Layout coordinate data:
+++
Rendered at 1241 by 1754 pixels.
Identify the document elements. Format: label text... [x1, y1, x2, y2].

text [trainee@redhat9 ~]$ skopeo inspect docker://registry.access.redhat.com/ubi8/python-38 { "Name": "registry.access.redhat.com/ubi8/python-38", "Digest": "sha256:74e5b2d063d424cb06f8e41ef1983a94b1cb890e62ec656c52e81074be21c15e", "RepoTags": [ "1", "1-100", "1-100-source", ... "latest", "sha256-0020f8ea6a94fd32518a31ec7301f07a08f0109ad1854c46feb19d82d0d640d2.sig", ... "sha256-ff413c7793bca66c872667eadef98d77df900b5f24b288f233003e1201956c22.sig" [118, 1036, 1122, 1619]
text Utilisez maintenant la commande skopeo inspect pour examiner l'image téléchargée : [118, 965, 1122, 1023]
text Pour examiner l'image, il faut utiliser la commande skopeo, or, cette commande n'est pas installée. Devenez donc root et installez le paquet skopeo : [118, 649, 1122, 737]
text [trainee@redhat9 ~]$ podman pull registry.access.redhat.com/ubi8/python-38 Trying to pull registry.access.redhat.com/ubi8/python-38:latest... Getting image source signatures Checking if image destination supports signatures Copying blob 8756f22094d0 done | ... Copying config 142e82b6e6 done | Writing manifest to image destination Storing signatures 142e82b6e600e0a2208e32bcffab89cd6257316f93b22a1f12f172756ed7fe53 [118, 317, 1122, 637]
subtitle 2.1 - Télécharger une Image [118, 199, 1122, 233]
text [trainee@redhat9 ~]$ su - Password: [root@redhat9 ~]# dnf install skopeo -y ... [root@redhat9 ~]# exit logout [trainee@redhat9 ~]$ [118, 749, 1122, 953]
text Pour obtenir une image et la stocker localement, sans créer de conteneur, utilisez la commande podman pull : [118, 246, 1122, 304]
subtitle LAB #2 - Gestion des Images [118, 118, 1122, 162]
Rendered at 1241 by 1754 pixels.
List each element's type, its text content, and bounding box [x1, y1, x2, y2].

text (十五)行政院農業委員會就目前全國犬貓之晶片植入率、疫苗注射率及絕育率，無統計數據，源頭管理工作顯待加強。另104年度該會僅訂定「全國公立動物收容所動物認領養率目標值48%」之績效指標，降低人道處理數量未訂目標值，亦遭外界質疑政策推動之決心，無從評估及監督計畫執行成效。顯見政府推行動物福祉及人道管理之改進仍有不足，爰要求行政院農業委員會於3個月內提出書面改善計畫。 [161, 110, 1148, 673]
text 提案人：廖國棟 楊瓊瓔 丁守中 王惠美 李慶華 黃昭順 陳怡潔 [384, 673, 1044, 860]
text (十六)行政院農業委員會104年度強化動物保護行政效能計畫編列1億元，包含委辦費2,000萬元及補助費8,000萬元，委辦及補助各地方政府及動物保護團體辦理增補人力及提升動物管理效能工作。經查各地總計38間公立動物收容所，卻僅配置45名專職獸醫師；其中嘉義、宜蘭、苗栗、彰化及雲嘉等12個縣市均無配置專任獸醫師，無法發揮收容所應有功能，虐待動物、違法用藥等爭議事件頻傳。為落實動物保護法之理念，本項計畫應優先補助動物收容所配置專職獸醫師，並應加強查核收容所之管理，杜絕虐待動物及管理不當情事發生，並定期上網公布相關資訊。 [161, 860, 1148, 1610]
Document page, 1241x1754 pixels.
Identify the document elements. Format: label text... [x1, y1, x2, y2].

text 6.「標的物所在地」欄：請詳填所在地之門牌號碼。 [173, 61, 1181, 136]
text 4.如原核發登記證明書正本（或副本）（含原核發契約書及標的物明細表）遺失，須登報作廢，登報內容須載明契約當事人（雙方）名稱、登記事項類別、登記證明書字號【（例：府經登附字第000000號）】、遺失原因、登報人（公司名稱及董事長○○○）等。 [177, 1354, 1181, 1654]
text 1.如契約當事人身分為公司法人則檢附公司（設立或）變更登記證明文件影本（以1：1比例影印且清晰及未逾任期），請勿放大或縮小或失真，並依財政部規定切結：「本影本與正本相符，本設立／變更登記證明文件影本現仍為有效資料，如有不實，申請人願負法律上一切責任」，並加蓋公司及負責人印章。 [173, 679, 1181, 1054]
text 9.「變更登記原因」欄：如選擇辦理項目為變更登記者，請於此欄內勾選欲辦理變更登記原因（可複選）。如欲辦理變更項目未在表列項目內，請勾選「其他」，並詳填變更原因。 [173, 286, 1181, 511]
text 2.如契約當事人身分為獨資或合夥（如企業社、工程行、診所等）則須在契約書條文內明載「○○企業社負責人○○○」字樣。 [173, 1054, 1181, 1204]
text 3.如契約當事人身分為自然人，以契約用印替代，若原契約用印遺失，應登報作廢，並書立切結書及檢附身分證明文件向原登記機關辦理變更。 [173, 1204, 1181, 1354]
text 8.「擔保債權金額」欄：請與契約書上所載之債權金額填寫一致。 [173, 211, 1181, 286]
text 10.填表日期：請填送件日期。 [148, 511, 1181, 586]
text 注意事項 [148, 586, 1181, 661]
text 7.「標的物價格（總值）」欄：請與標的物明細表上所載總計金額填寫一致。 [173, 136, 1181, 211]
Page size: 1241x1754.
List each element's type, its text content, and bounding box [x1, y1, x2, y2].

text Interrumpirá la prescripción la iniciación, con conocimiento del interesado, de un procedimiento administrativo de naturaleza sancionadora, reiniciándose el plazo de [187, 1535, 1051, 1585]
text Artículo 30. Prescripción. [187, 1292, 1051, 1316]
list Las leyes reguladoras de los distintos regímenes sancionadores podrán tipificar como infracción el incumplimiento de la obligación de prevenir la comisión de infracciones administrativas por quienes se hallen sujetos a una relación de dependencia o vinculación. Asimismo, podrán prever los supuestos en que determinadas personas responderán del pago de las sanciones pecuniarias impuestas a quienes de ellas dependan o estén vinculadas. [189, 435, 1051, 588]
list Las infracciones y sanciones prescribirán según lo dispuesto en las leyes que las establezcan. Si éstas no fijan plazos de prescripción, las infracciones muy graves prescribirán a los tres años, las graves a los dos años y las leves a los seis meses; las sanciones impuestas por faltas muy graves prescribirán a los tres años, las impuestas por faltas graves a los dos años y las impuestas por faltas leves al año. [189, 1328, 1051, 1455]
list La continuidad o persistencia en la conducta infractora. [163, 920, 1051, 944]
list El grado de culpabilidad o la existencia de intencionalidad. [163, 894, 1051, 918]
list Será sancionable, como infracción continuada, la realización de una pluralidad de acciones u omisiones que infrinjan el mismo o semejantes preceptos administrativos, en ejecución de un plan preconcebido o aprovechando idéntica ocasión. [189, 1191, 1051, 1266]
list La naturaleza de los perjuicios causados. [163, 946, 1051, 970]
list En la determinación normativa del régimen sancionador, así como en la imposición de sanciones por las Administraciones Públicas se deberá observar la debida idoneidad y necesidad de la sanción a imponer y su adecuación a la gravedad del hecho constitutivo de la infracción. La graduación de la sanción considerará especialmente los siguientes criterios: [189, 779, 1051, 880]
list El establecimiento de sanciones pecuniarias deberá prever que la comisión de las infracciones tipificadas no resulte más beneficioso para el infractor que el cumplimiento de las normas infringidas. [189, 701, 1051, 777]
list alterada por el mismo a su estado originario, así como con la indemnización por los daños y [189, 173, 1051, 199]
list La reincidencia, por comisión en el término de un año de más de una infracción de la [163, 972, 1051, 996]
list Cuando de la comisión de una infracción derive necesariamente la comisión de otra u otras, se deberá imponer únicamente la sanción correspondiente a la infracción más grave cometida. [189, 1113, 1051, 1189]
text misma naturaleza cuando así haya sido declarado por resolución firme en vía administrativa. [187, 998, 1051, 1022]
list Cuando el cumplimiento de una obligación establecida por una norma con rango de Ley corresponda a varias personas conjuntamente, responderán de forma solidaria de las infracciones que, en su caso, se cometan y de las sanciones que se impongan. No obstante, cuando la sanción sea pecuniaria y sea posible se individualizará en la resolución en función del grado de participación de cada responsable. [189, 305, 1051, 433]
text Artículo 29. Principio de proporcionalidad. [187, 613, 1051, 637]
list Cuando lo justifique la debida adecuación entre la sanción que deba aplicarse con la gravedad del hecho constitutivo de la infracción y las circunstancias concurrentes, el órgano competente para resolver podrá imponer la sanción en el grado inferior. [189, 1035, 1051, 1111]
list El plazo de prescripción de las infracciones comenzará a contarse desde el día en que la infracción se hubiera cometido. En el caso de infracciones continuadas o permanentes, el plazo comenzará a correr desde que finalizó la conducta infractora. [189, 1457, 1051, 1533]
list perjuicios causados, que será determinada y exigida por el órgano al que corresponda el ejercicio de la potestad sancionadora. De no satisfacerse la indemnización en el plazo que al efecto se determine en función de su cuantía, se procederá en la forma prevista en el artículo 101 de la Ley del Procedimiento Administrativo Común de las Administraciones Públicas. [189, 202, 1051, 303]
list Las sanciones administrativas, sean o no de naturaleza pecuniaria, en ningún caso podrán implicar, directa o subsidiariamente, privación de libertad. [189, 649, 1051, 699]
+++
■ **Set exercise**
Show every line of the records that contains the word "sancionadora".

■ **Worked answer**
text Interrumpirá la prescripción la iniciación, con conocimiento del interesado, de un procedimiento administrativo de naturaleza sancionadora, reiniciándose el plazo de [187, 1535, 1051, 1585]
list perjuicios causados, que será determinada y exigida por el órgano al que corresponda el ejercicio de la potestad sancionadora. De no satisfacerse la indemnización en el plazo que al efecto se determine en función de su cuantía, se procederá en la forma prevista en el artículo 101 de la Ley del Procedimiento Administrativo Común de las Administraciones Públicas. [189, 202, 1051, 303]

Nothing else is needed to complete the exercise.